▶ [Task statement]: Transcribe all of the data verbatim, please, and leave out its pictures.
* * *
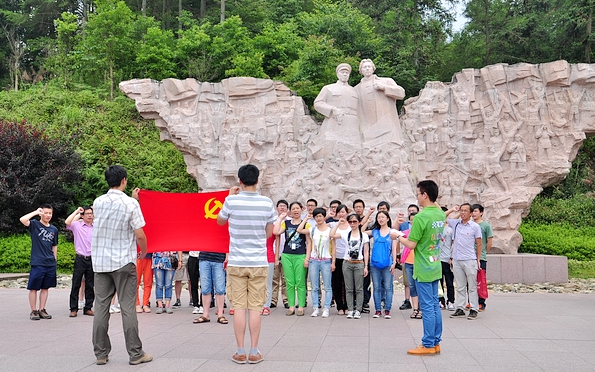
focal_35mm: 37
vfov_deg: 34.4
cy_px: 191
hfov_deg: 52.7
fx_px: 600
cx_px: 297
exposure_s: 1/250
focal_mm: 24
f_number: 8
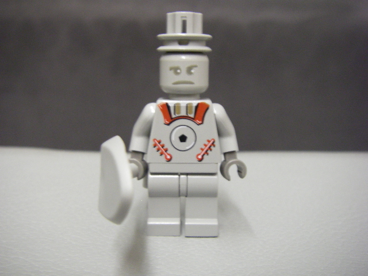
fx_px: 404
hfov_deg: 49.0
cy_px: 138
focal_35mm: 38
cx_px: 184
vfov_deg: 37.7
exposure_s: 1/4
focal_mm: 6.3
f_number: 3.3
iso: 250
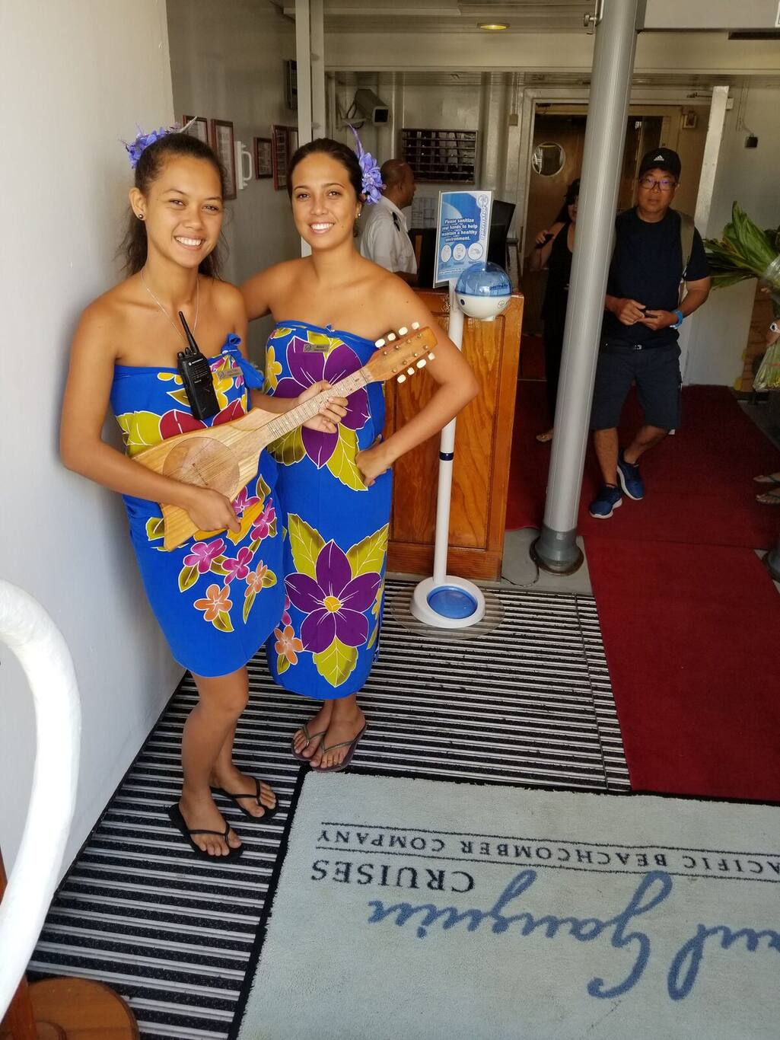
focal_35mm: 26
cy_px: 520
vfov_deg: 67.3
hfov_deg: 53.1
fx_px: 781
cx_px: 390
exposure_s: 1/165
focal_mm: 4.25
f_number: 1.7
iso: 50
* * *
▶ [Expected answer]:
focal_35mm: 37
vfov_deg: 34.4
cy_px: 191
hfov_deg: 52.7
fx_px: 600
cx_px: 297
exposure_s: 1/250
focal_mm: 24
f_number: 8
fx_px: 404
hfov_deg: 49.0
cy_px: 138
focal_35mm: 38
cx_px: 184
vfov_deg: 37.7
exposure_s: 1/4
focal_mm: 6.3
f_number: 3.3
iso: 250
focal_35mm: 26
cy_px: 520
vfov_deg: 67.3
hfov_deg: 53.1
fx_px: 781
cx_px: 390
exposure_s: 1/165
focal_mm: 4.25
f_number: 1.7
iso: 50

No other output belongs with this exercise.